PendingIntent with FLAG_MUTABLE risk examples?

Question

As stated in the PendingIntent section of the Mitigate security risks in your app in the Android Developer documentation, an application that receives a PendingIntent can modify unfilled fields of a PendingIntent to allow access to otherwise non-exported components of the vulnerable application:

Risk: Mutable Pending Intents

A PendingIntent can be mutable, which means that the inner intent that specifies the action can be updated by application B following the logic described in the fillIn() documentation. In other words, the unfilled fields of a PendingIntent can be modified by a malicious app and allow access to otherwise non-exported components of the vulnerable application.

Because of this risk they created a Lint warning for app sources that use PendingIntents without mutability flag, as posted in this question

Can you show an example or a real use case of how such risk could be exploited?

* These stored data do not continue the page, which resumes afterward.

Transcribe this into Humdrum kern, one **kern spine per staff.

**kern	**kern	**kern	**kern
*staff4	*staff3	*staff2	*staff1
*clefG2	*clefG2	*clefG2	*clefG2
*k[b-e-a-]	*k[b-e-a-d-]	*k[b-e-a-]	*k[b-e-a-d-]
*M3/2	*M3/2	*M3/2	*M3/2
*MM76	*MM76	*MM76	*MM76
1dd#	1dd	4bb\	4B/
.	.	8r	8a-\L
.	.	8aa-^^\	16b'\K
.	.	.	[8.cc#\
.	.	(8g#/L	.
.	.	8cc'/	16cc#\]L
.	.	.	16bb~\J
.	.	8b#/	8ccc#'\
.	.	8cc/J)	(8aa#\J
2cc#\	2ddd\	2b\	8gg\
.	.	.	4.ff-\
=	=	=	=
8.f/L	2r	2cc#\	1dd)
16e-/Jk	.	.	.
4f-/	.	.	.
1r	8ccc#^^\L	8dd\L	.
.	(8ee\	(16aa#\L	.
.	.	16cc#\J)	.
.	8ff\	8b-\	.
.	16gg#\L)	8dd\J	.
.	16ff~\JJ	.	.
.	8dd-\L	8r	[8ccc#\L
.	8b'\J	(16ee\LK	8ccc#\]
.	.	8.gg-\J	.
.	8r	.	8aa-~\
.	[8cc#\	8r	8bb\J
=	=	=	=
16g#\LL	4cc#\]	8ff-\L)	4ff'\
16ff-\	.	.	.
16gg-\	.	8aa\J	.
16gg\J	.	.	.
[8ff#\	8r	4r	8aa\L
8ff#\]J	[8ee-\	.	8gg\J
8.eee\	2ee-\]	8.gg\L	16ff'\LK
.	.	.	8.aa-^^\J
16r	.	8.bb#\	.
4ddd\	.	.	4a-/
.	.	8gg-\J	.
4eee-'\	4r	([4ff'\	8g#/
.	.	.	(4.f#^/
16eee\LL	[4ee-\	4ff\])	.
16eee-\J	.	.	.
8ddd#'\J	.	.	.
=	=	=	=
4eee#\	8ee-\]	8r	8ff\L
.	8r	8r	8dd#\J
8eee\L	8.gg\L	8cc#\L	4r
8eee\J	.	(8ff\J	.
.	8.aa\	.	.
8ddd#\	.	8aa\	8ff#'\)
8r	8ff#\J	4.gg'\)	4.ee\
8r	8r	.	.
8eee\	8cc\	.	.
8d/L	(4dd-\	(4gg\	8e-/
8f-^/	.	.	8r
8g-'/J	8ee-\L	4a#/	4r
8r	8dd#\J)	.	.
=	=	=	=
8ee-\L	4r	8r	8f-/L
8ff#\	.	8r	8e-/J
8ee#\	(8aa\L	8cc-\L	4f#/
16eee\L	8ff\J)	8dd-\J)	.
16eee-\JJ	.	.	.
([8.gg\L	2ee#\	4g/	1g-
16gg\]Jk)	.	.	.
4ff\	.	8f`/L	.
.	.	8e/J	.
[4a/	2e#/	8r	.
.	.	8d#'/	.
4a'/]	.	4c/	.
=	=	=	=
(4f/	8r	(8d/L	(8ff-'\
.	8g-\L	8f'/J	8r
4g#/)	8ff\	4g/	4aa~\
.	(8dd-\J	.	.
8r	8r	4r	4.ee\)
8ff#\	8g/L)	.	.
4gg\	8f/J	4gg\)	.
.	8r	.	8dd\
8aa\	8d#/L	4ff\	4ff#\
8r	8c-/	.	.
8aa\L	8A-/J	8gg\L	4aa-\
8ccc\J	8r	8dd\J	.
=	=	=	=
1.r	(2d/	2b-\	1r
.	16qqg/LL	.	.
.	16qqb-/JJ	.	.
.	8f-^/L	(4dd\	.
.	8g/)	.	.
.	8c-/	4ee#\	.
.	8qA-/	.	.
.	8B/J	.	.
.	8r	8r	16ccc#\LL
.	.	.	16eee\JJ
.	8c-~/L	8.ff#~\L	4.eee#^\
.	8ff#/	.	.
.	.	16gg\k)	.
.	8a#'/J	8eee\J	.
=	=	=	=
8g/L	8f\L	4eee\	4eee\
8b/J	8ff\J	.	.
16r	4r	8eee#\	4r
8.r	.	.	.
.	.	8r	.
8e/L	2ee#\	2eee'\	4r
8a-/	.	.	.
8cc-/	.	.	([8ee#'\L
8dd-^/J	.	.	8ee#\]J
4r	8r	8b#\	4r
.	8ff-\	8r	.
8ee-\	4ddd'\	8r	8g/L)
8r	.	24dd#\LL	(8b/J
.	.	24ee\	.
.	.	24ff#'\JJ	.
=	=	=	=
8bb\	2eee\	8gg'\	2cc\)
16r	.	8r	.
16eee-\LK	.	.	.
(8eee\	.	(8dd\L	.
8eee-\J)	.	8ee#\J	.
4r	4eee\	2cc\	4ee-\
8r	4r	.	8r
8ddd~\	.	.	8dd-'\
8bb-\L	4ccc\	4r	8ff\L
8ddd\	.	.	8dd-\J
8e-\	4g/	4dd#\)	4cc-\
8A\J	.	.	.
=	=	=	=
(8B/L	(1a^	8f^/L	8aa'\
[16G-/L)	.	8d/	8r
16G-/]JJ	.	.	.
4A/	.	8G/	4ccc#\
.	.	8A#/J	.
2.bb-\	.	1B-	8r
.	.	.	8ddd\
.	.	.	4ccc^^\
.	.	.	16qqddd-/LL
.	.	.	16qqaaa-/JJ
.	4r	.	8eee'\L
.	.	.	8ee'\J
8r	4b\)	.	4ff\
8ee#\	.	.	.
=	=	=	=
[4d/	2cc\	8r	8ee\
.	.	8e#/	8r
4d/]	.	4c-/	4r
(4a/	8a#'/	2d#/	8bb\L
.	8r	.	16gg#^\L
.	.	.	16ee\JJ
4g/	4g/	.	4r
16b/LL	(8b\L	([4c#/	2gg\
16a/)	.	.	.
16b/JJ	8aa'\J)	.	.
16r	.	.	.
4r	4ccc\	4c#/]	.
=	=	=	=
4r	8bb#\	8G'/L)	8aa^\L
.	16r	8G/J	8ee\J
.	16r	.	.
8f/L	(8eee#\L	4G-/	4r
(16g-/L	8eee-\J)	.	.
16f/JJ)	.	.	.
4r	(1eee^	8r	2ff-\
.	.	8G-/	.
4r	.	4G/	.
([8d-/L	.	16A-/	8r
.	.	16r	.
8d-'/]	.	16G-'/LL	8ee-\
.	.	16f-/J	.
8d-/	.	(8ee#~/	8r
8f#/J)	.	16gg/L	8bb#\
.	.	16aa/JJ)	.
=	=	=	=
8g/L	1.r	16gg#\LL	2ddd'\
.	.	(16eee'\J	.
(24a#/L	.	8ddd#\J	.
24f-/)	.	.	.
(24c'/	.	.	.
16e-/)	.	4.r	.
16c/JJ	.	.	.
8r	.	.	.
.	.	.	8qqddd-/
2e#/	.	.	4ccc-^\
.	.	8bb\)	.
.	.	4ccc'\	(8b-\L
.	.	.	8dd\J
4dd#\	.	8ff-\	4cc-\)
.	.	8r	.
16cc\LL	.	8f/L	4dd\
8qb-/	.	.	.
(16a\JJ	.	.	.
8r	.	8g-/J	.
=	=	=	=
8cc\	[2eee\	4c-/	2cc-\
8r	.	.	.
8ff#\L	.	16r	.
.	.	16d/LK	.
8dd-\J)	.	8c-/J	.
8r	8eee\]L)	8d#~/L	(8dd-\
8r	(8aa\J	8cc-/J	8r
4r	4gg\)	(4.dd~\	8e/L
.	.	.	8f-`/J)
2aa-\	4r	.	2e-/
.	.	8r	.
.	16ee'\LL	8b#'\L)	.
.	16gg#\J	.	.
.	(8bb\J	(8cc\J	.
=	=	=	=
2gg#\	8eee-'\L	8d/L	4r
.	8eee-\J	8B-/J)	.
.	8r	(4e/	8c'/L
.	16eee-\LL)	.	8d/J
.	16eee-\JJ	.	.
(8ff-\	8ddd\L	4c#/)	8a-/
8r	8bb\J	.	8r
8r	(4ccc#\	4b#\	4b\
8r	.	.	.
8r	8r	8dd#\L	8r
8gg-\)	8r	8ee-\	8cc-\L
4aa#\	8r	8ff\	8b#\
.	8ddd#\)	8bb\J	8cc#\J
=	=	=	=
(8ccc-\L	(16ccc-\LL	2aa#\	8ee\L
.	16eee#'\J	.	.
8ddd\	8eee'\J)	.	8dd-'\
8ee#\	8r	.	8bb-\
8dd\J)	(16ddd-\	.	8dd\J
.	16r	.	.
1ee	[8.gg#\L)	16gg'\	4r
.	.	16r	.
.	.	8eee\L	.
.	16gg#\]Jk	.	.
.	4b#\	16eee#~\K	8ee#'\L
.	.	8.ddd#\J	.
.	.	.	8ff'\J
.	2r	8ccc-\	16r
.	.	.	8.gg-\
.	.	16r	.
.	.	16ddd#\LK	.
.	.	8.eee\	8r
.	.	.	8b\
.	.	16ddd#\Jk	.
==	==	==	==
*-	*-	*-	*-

Code snippets help understanding and are appreciated

Answer 1

Sample Code

val updatedPendingIntent = PendingIntent.getActivity(
   context,
   NOTIFICATION_REQUEST_CODE,
   updatedIntent,
   PendingIntent.FLAG_IMMUTABLE or PendingIntent.FLAG_UPDATE_CURRENT 
)

Up until Build.VERSION_CODES.R, PendingIntents are assumed to be mutable by default, unless FLAG_IMMUTABLE is set. Starting with Build.VERSION_CODES.S, it will be required to explicitly specify the mutability of PendingIntents on creation with either (FLAG_IMMUTABLE} or FLAG_MUTABLE. It is strongly recommended to use FLAG_IMMUTABLE when creating a PendingIntent. FLAG_MUTABLE should only be used when some functionality relies on modifying the underlying intent, e.g. any PendingIntent that needs to be used with inline reply or bubbles.